A ficção literária, forma artística que se nutre de ambiguidades e polêmicas, resguarda, em seu jardim abrasivo, um inferno calculado, repleto de maldades e encantamentos. A ambiguidade pode não ser o campo do jornalismo, mas é o do romance. Censurar os desatinos, as violências e as imprevisibilidades seria o último cadafalso para a narrativa. Se a obra for capaz de instaurar processos múltiplos, estimular o nascimento de vozes dissonantes, de criar narradores que divergem do personagem central e vice-versa, um duvidando do argumento do outro e até de si mesmo, então há espaço para o risco. Afinal, só em terreno movediço a inventividade se prolifera. Assim como os fungos, assemblages e colaborações multiespecíficas se proliferam em solos perturbados. A terra da qual nascem os fabulosos Matsutakes não é pura, não é imaculada e nem está imune à intervenção humana: os fungos brotam justamente dessa intromissão.
Autora que escreve nesse lugar entre gêneros, Rosa Montero, jornalista e escritora espanhola, defende que já é hora dos homens se identificarem com as protagonistas mulheres e prefere, em vista disso, usar o termo antissexista – não por desvalorizar o termo “feminismo”, mas por conta de esta ser uma palavra que soa como oposta ao machismo, causando um sentido equívoco.
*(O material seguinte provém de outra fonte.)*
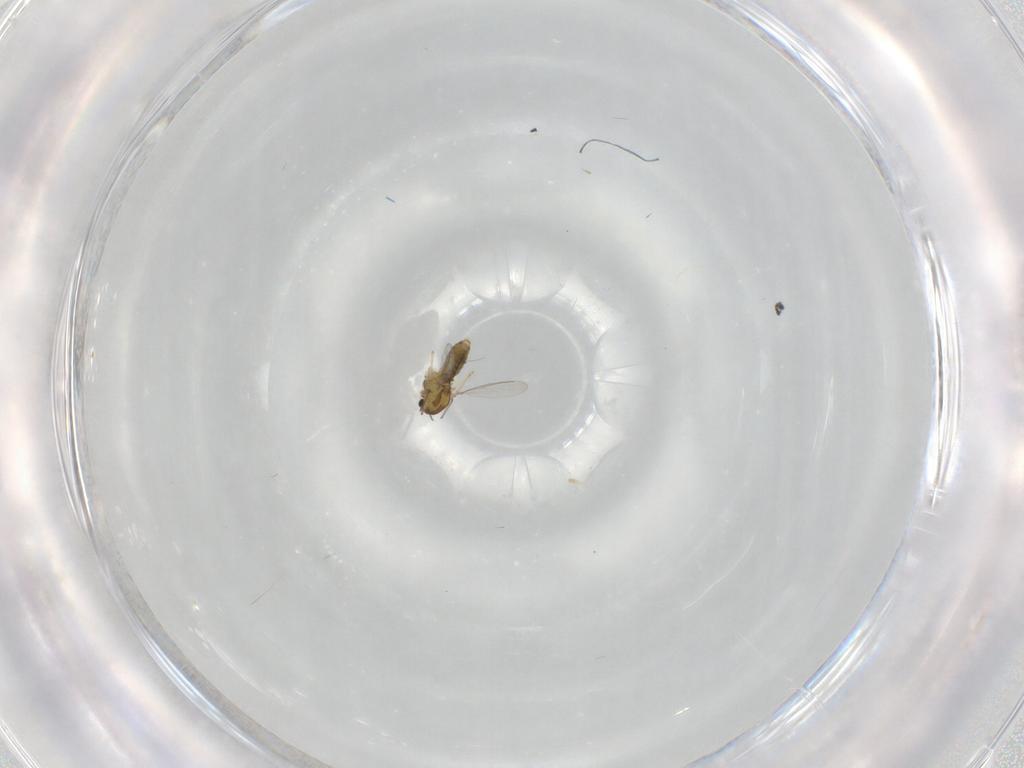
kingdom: Animalia
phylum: Arthropoda
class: Insecta
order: Diptera
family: Chironomidae
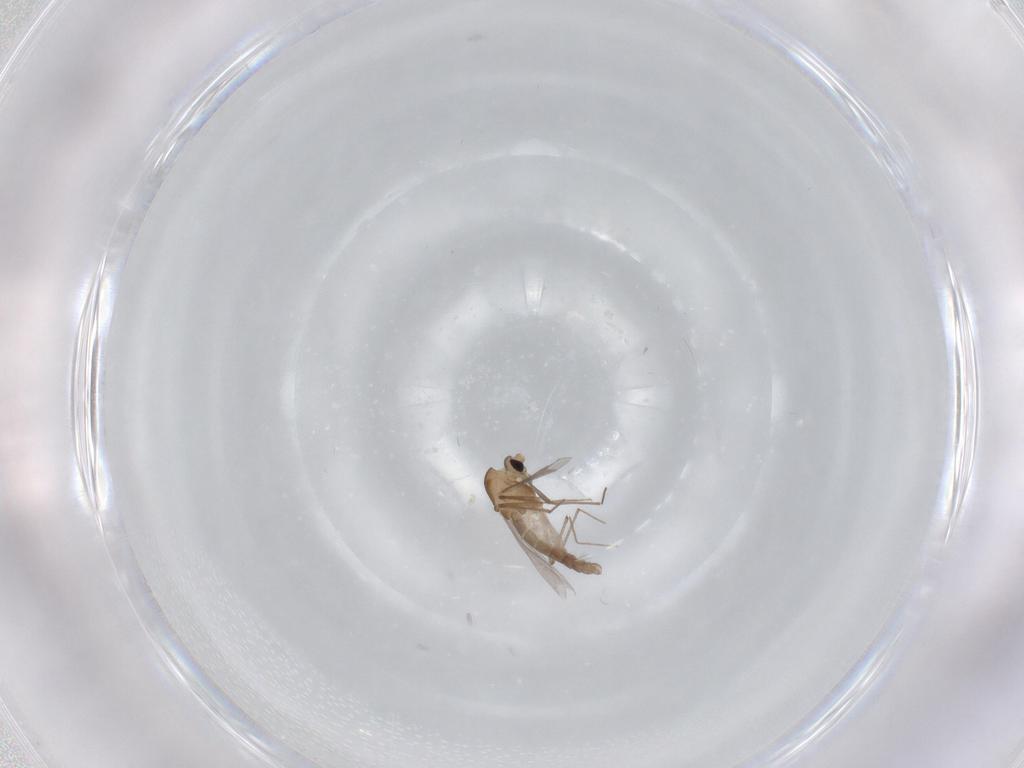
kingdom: Animalia
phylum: Arthropoda
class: Insecta
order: Diptera
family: Chironomidae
Em A louca da casa, publicado em 2003, ela segue um pensamento similar ao de Virginia Woolf, defendendo a literatura como espaço único da criação.
Mas o fato de você considerar-se feminista não implica que seus romances o sejam. Detesto a narrativa utilitária e militante, os romances feministas, ecologistas, pacifistas ou qualquer outro ista que se possa pensar, porque escrever para passar uma mensagem trai a função primordial da narrativa, seu sentido essencial, que é o da busca do sentido. Escreve-se, então, para aprender, para saber; e não é possível empreender essa viagem de conhecimento levando previamente as respostas. Mais de um bom autor se perdeu por causa de sua ânsia doutrinária; mas às vezes acontece, em certos casos especiais, de o próprio talento salvar o escritor da cegueira de seus preconceitos (Montero, 2004, p. 148).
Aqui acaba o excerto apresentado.